Wie schon bei seiner Plattenaufnahme behandelt Rene´ Jacobs die Partitur nicht als in Stein gemeißelt, sondern als Ausgangspunkt für Klangfantasie und Einfallsreich- tum, integriert auch eine Freimaurerkantate Mozarts. Richtet sich Fischer mit vielfach erhobenem Zeigefinger an den abwägenden, „erwachsenen“Intellekt, befriedigt Jacobs den Spieltrieb, das innere Kind.

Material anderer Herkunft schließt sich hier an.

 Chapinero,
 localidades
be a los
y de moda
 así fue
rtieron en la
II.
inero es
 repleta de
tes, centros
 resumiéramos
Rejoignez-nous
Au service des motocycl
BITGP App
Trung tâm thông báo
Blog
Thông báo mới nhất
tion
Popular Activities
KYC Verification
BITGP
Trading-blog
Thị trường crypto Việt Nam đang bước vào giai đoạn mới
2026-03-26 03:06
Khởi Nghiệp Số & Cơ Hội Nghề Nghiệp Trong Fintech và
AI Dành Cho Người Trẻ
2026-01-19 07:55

Sebastian Wienand am Hammerklavier schlüpft in diesem Konzept gleichsam in die Rolle Mozarts: Er spickt fast jede Nummer mit pianistischen Auszierungen und avanciert zum zusätzlichen, manchmal dominierenden Protagonisten. Schon die dritte Strophe von Papagenos Auftrittslied begleitet das Klavier allein, es nimmt die Auftrittsmusik der Königin der Nacht vorweg, weil sie sich verfrüht ins Geschehen mischt, und knetet bei ihrer Wiederkehr den Bass zu düsteren Clustern. Papagenos Glockenspiel absolviert sogar noch im Schlusschor einen charmanten Auftritt. Außerdem brausen Orchesterakkorde a` la „Don Giovanni“los, wann immer das Getöse des Donnerblechs nicht auszureichen scheint – und am Beginn der Geharnischtenszene wähnt man sich kurzzeitig irgendwo zwischen Berlioz und Nielsen, so dramatisch grollen die Pauken.

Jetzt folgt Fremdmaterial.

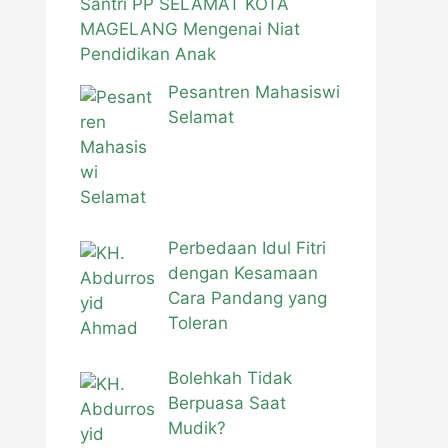
Santri PP SELAMAT KOTA
MAGELANG Mengenai Niat
Pendidikan Anak
Pesantren Mahasiswi
Selamat
Perbedaan Idul Fitri
dengan Kesamaan
Cara Pandang yang
Toleran
Bolehkah Tidak
Berpuasa Saat
Mudik?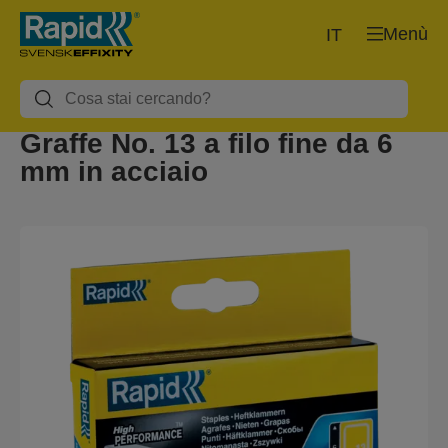
Menù
IT
Graffe No. 13 a filo fine da 6
mm in acciaio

Konturenschärfe geht vor Klangfülle bei der Akademie für Alte Musik Berlin. Mit ihr gliedert Jacobs aber auch den Notentext neu und wagt sich noch über den Stand seiner CD-Aufnahme hinaus. Das Brummen des geknebelten Papageno, seine Begnadigung, die Moral von der Geschicht’: Jeder Abschnitt bekommt sein eigenes Tempo, wo vorher bloß Zäsuren und kleine nachdenkliche Übergänge zu hören waren. Weniger zwingend dagegen die vielen Einschnitte, die den Chor „Das klinget so herrlich“unherrlich zerhacken. Das holpert so absichtsvoll, wie manche Verknüpfung zwischen Musik und Dialogen unbeholfen wirkt: Genialität und Scheitern, Logik und Willkür lagen immer wieder eng beisammen an diesem Abend, wobei man sich auf die musikalischen Eigenheiten einschwingen konnte, während sich szenisch die losen Enden häuften.

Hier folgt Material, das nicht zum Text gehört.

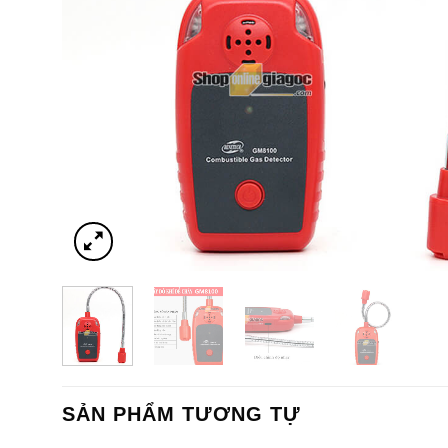
SẢN PHẨM TƯƠNG TỰ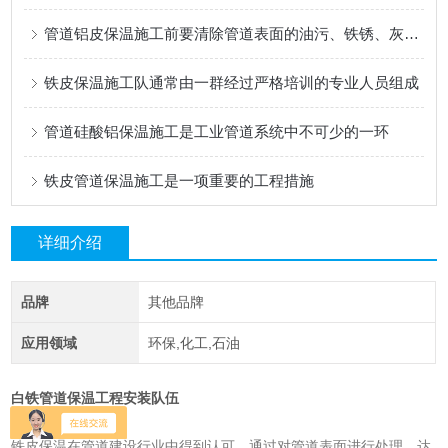
管道铝皮保温施工前要清除管道表面的油污、铁锈、灰尘等杂物
铁皮保温施工队通常由一群经过严格培训的专业人员组成
管道硅酸铝保温施工是工业管道系统中不可少的一环
铁皮管道保温施工是一项重要的工程措施
详细介绍
品牌
其他品牌
应用领域
环保,化工,石油
白铁管道保温工程安装队伍
铁皮保温在管道建设行业中得到认可，通过对管道表面进行处理，达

Nina Minasyan als Königin der Nacht
Jacobs versammelt eher leichtgewichtige, verzierungsfreudige Stimmen, wobei nur die Antagonisten Sarastro und Königin der „großen“Oper zu entstammen scheinen, das übrige, vorwiegend nur solide Ensemble und der schlank tönende, spielfreudige Schoenberg-Chor gemahnen an eine fiktive musikalische „Vorstadt“. Den stärksten Eindruck hinterlässt die zierliche Nina Minasyan, die zumindest in der zweiten Arie die Koloraturen der Königin der Nacht mit dramatischer Kraft und furioser Treffsicherheit absolviert. Dass sie als Witwe entmachtet wird und auch ihre Tochter abgeben muss, entfacht ihre Wut zu Recht, zeigt Fischer. Am Ende aber steht die Versöhnung mit dem braven Sarastro von Dimitry Ivashchenko. Er hatte erotisches Interesse an Pamina entwickelt, welche Sophie Karthäuser mit eher spröd gewordenem Sopran zeichnet und zuletzt mit Tamino einem neuen Morgen entgegensieht.
Die größte Überraschung des Abends aber kam hinterher: Der Jubel war einhellig und blieb ohne Widerspruch.